*Data under study*
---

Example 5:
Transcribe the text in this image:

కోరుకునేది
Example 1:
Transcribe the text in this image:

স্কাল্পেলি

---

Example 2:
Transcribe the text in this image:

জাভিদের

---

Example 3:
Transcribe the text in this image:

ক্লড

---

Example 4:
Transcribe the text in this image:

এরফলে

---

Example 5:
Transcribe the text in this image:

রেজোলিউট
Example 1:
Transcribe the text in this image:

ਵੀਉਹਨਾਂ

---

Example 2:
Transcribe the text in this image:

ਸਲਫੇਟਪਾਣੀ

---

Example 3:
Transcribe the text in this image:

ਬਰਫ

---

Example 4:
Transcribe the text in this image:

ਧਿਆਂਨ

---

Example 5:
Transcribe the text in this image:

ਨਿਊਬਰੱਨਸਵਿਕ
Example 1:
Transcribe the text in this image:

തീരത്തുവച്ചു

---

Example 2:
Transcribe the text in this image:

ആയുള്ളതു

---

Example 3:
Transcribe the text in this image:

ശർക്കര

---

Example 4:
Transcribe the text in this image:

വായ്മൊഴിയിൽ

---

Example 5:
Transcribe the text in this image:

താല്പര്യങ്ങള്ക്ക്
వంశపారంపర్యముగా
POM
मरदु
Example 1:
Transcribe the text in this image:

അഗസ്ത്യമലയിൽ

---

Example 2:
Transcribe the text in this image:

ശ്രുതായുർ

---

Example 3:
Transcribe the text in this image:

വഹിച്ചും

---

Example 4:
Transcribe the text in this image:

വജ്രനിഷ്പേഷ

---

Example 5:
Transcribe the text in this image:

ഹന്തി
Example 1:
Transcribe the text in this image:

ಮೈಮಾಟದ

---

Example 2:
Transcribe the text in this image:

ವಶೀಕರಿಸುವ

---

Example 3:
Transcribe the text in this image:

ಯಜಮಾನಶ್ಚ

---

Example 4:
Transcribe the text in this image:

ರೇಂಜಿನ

*Task brief*
Copy the lines above, please. Keep them exact.

*Your solution*
---

Example 5:
Transcribe the text in this image:

కోరుకునేది
Example 1:
Transcribe the text in this image:

স্কাল্পেলি

---

Example 2:
Transcribe the text in this image:

জাভিদের

---

Example 3:
Transcribe the text in this image:

ক্লড

---

Example 4:
Transcribe the text in this image:

এরফলে

---

Example 5:
Transcribe the text in this image:

রেজোলিউট
Example 1:
Transcribe the text in this image:

ਵੀਉਹਨਾਂ

---

Example 2:
Transcribe the text in this image:

ਸਲਫੇਟਪਾਣੀ

---

Example 3:
Transcribe the text in this image:

ਬਰਫ

---

Example 4:
Transcribe the text in this image:

ਧਿਆਂਨ

---

Example 5:
Transcribe the text in this image:

ਨਿਊਬਰੱਨਸਵਿਕ
Example 1:
Transcribe the text in this image:

തീരത്തുവച്ചു

---

Example 2:
Transcribe the text in this image:

ആയുള്ളതു

---

Example 3:
Transcribe the text in this image:

ശർക്കര

---

Example 4:
Transcribe the text in this image:

വായ്മൊഴിയിൽ

---

Example 5:
Transcribe the text in this image:

താല്പര്യങ്ങള്ക്ക്
వంశపారంపర్యముగా
POM
मरदु
Example 1:
Transcribe the text in this image:

അഗസ്ത്യമലയിൽ

---

Example 2:
Transcribe the text in this image:

ശ്രുതായുർ

---

Example 3:
Transcribe the text in this image:

വഹിച്ചും

---

Example 4:
Transcribe the text in this image:

വജ്രനിഷ്പേഷ

---

Example 5:
Transcribe the text in this image:

ഹന്തി
Example 1:
Transcribe the text in this image:

ಮೈಮಾಟದ

---

Example 2:
Transcribe the text in this image:

ವಶೀಕರಿಸುವ

---

Example 3:
Transcribe the text in this image:

ಯಜಮಾನಶ್ಚ

---

Example 4:
Transcribe the text in this image:

ರೇಂಜಿನ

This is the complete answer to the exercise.